◆ **Texte proposé**
★ ★ ★ ★

"Mon enfance m'a endurcie, a fait de moi une louve solitaire".
Amy a grandi au fin fond de l'Ohio, à Barnesville, au sein d'une famille dont le grand-père maternel était dragon rouge du Ku Klux Klan. Ses parents ne lui ont pas inculqué les théories suprémacistes, mais son oncle Thomas s'en charge de temps en temps. Chez Amy, rien ne va plus. Depuis que le petit frère est né avec un lourd handicap, son père culpabilise. En effet, il a été parmi les premiers à louer ses terres aux compagnies d'extraction du gaz de schiste. Cela lui permet un revenu régulier, mais depuis, force est de constater que l'exploitation a contaminé les nappes phréatiques du coin. Selon lui, son fil Stonewall est handicapé car son épouse a bu de l'eau contaminée.
Au fond du placard qui lui sert de chambre dans le mobil home familial, Amy, surnommée Chevy à cause de sa corpulence, rêve d'université et de vie meilleure.
"Je me suis toujours sentie moche et indigne d'être aimée. Mais je n'éprouve plus aucun ressentiment envers aucun d'entre eux, même quand en souriant, d'un ton amical, chaleureux, ils m'appellent Chevy".
Mais pour cela, il faut décrocher une bourse puisque ses parents n'ont rien épargné pour elle et vivotent au jour le jour. Chevy ne veut pas devenir comme sa mère qui, parfois, se sauve la nuit pour se donner aux hommes de la ville.
"Une fois, ma mère m'a dit que le fait d'être née, élevée et endoctrinée dans la haine et l'orgueil avait développé sa résistance face à ce monde pourri".
Et puis un jour, tout bascule. Amy aide un camarade de lycée dont elle est secrètement amoureuse. Ce dernier veut piéger les entrées du site d'extraction hydraulique en signe d'opposition. Forcément, l'opération d'écoterrorisme se passe mal et un homme est tué. Chevy est la responsable ; elle sait que si elle est prise, elle pourra oublier son projet universitaire.

★ ★ ★ ★

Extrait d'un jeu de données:

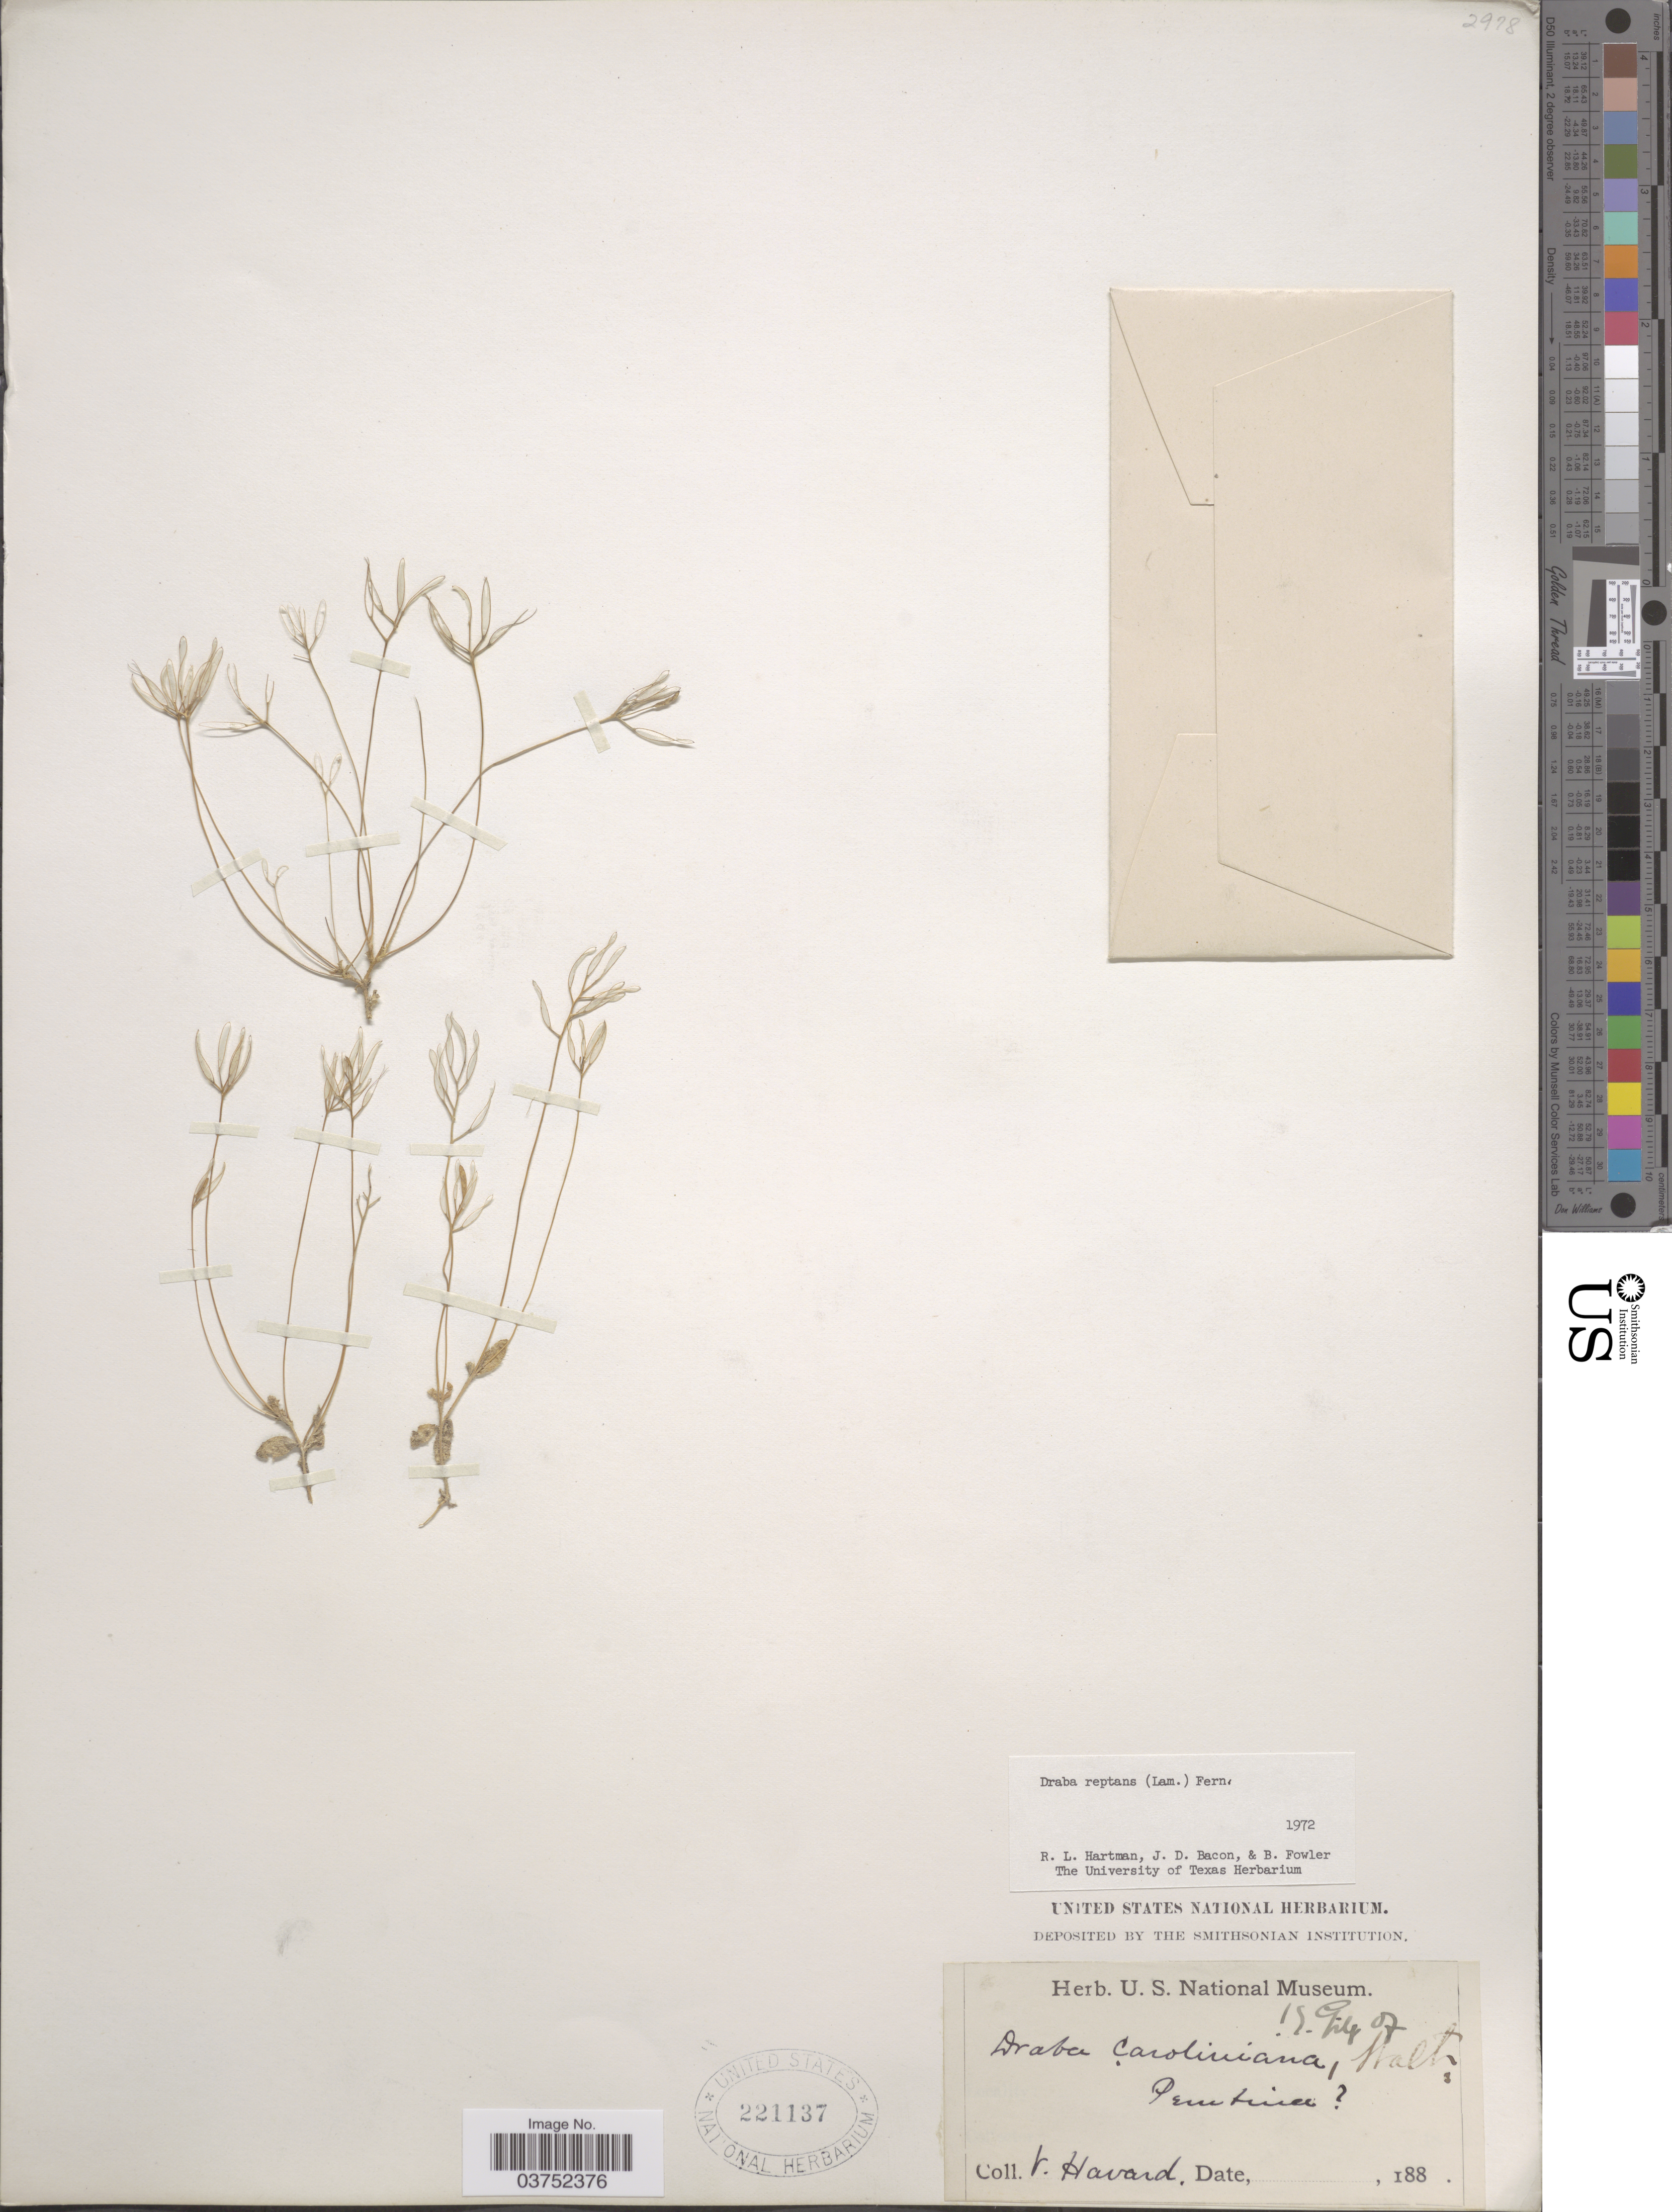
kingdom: Plantae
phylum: Tracheophyta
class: Magnoliopsida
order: Brassicales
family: Brassicaceae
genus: Draba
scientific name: Draba reptans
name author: (Lam.) Fernald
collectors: V. Havard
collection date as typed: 188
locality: Pembina.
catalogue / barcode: US 221137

★ ★ ★ ★

◆ **Consigne 1**
Dressez la liste de tous les membres de la famille d'Amy mentionnés dans le texte proposé.
◆ **Consigne 2**
Recopiez à l'identique la partie des enregistrements qui commence à la ligne contenant « class: Magnoliopsida » et s'étend jusqu'à la fin des enregistrements, ces deux limites comprises.

◆ **Réponse 1**
- le grand-père maternel
- l'oncle Thomas
- le père
- la mère
- le petit frère, Stonewall

◆ **Réponse 2**
class: Magnoliopsida
order: Brassicales
family: Brassicaceae
genus: Draba
scientific name: Draba reptans
name author: (Lam.) Fernald
collectors: V. Havard
collection date as typed: 188
locality: Pembina.
catalogue / barcode: US 221137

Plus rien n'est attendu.